In Bosnia «manca il riconoscimento delle vittime degli altri», commenta l'esperto dell'Osservatorio Balcani e Caucaso Transeuropa
L'AIA / ROVERETO - Alfredo Sasso, esperto di Bosnia ed Erzegovina dell'Osservatorio Balcani e Caucaso Transeuropa, commenta per Tio/20 Minuti la condanna all'ergastolo di Ratko Mladic.
Signor Sasso, come valuta questa condanna?
La sentenza, che era prevedibile, ha sostanzialmente confermato l’apparato di quella di Karadzic. Entrambi sono stati condannati per tutti i capi di imputazione tranne il genocidio nei comuni al di fuori di Srebrenica. La differenza è nella pena: Mladic è stato condannato all’ergastolo mentre Karadzic era stato condannato a 40 anni. Per questo motivo le prime reazioni delle associazioni delle vittime e della società civile sembrano di maggiore soddisfazione.
Quali reazioni ci sono state, invece, nell’entità serba di Bosnia, la Republika Srpska?
È degna di nota la presa di posizione del suo presidente, Milorad Dodik, che già martedì ha descritto Mladic come «una leggenda per i serbi di Bosnia che ha difeso il proprio popolo». È una dichiarazione molto dura e preoccupante che rappresenta una rivendicazione dell’operato di Mladic.
Che cosa manca nel dialogo fra i rappresentanti delle diverse comunità che compongono la Bosnia?
Manca l’empatia o almeno un riconoscimento minimo delle vittime degli altri, che è il primo passo verso una riconciliazione. E non manca solo fra i serbo-bosniaci, ma anche all’interno delle altre comunità - i bosniaci musulmani e i croato-bosniaci - e fra i loro vertici politici.
A tal proposito accennava a un’altra importante sentenza attesa per settimana prossima.

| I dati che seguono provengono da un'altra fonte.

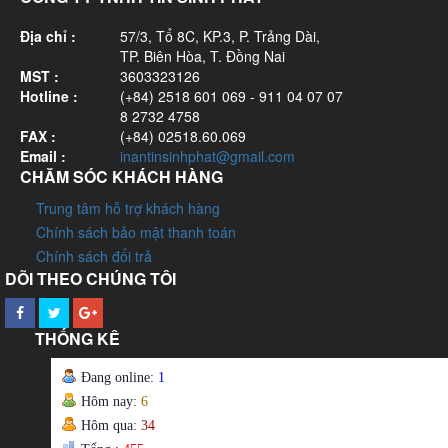
Địa chỉ :
57/3, Tổ 8C, KP.3, P. Trảng Dài,
TP. Biên Hòa, T. Đồng Nai
MST :
3603323126
Hotline :
(+84) 2518 601 069 - 911 04 07 07
8 2732 4758
FAX :
(+84) 02518.60.069
Email :
inantinsinhphat@gmail.com
CHĂM SÓC KHÁCH HÀNG
Trung tâm hỗ trợ khách hàng
Chính sách bảo mật thanh toán
Chính sách đổi trả
DÕI THEO CHÚNG TÔI
THỐNG KÊ
Đang online:
1
Hôm nay:
6
Hôm qua:
34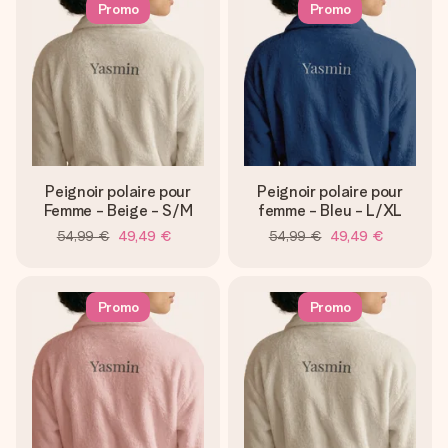
Promo
Promo
Peignoir polaire pour
Peignoir polaire pour
Femme - Beige - S/M
femme - Bleu - L/XL
54,99 €
49,49 €
54,99 €
49,49 €
Promo
Promo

Sì. L’ultima sentenza del tribunale dell’Aia sarà infatti fra una settimana ed è quella di appello per sei rappresentanti politici e militari dell’esercito croato-bosniaco della cosiddetta Erzeg-Bosnia, ovvero l’entità croato-bosniaca ai tempi della guerra del ‘92-’95. Sono imputati fra le altre cose per la distruzione del Ponte di Mostar, oltre che per diversi crimini ai danni dei non croati. Nemmeno da parte dei vertici dei croati di Bosnia c’è una presa di distanza da questi atti, ma piuttosto una loro elevazione a miti fondativi.
La condanna di Mladic potrebbe ravvivare le tensioni interetniche?

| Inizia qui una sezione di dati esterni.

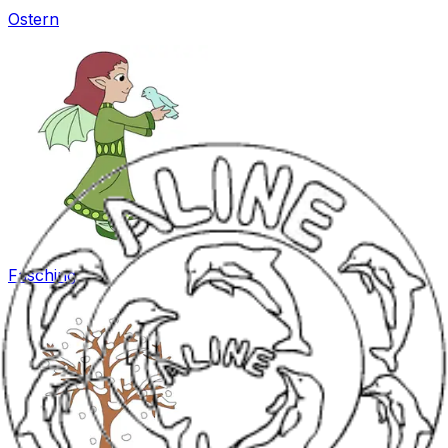
Ostern
Fasching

Non credo ci si debba aspettare cambiamenti sostanziali e immediati nei rapporti fra le diverse comunità. Dichiarazioni come quelle di Dodik, per esempio, non sono una novità, ma costituiscono piuttosto un elemento fondante di una certa narrativa. Attualmente i rapporti fra le comunità non sono positivi, ma non siamo nemmeno davanti a uno scontro imminente. Siamo piuttosto allo stallo.
Il Tribunale penale internazionale dell’Aia per l’ex-Jugoslavia ha raggiunto i propri obiettivi?
Si auspicava che il tribunale, con la mole di documentazione che ha raccolto, potesse far sì che le diverse verità di quel periodo storico fossero mutuamente riconosciute, ma su questo aspetto ha sicuramente fallito. Le sentenze del Tribunale hanno purtroppo rafforzato le diverse narrazioni della storia degli Anni ‘90. Presentano tanti aspetti positivi, ma non quello di aver permesso una riconciliazione politica.